Comp Insurance, License Number Advertising and Corp to LLC Transfer

I include a ‘reminder’ worthy of a calendar alert for many! I deliver an answer on ‘trucks’ for a contractor and ‘transfer’ a lesson on licensing as a business changes hands…

Q: We need to get a license for one of our subsidiaries. Can we use a person who is on our Board of Directors as a Qualifier? He is not an “employee” so I wasn’t sure if he can be our Qualifying Individual. He is however an employee of our Parent Company.

A: An employee or an Officer can act as your Qualifying Individual. Directors are considered Officers in the CSLB’s eyes, so the answer is yes.

Q: We are applying for a “B” (General Building) license. Once it’s issued, we will be adding several classifications to the license (“D-28”, “D-21”, etc.). Do we need to display both the license number and all the classifications associated with the license on our trucks?

A: Just the license number and the business name as shown on the license are required to be displayed on your trucks and advertisements.
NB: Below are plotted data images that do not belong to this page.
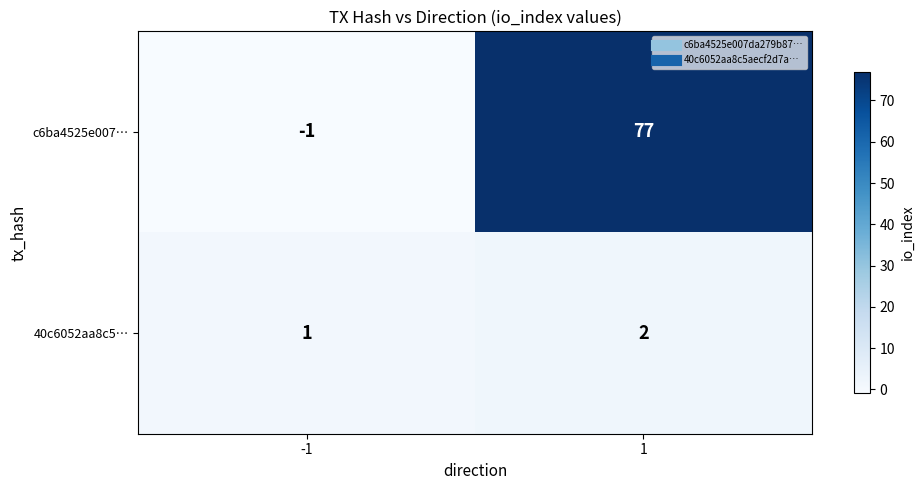

Between -1 and 1, which series saw the biggest shift?

c6ba4525e007…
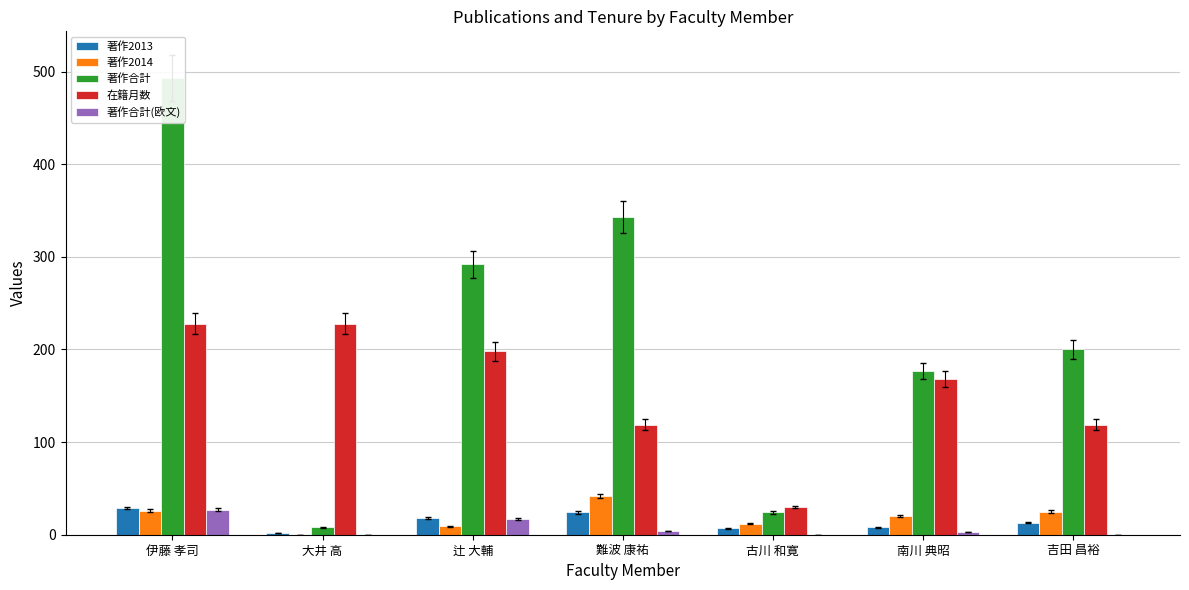

How many values in the 著作2014 series are below 20?

3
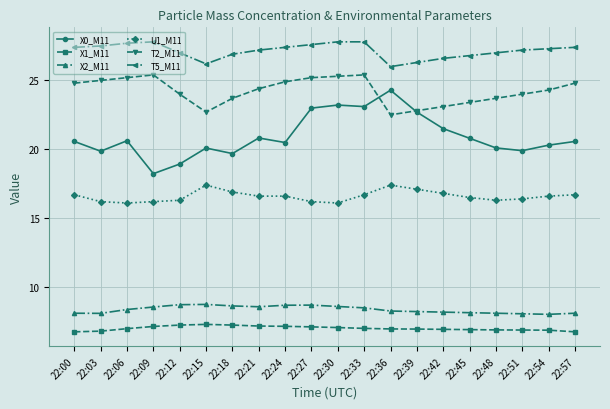

Which series has the largest total across all categories?

T5_M11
There is no requirement to list your classifications.

Q: You are currently helping us with a license transfer from Corporation to Limited Liability Company) LLC. I am selling the business and the buyer is going to operate as an LLC. My son has been running the day-to-day operations for many years now and the buyer is planning to keep him onboard. I remember when we spoke years ago you had mentioned that my son would eventually be able to take over the license without having go through testing. Will he still be able to do that eventually or does the transfer we are doing now eliminate that option?

A: No, it does not in your situation. Since we are transferring the license number from the Corporation to the LLC, the license will continue so he will still be able to replace you as the Qualifier when you are ready if your son has at least five years of W-2’s showing he’s worked for the Company.

Reminder regarding Worker’s Comp insurance: Last week we reminded contractors of the increase in bond amounts to take effect on January 1, 2023. Also starting January 1, 2023, concrete (“C-8”), HVAC (“C-20”), asbestos abatement (“C-22”), and tree service (“D-49”) contractors will be required to have worker’s compensation insurance, regardless of whether they have employees.

According to the CSLB, “research confirms that many of the approximate 50 to 60 percent of licensed contractors who currently claim an exemption to worker’s compensation insurance do use employees. This problem creates an unfair competitive disadvantage for law-abiding contractors who are subject to higher business costs and puts employees and the public at risk for workplace injuries. CSLB hopes to protect the public and level the playing field for law-abiding contractors by requiring more contractors to carry worker’s compensation insurance starting in 2023 and eventually all contractors by 2026.”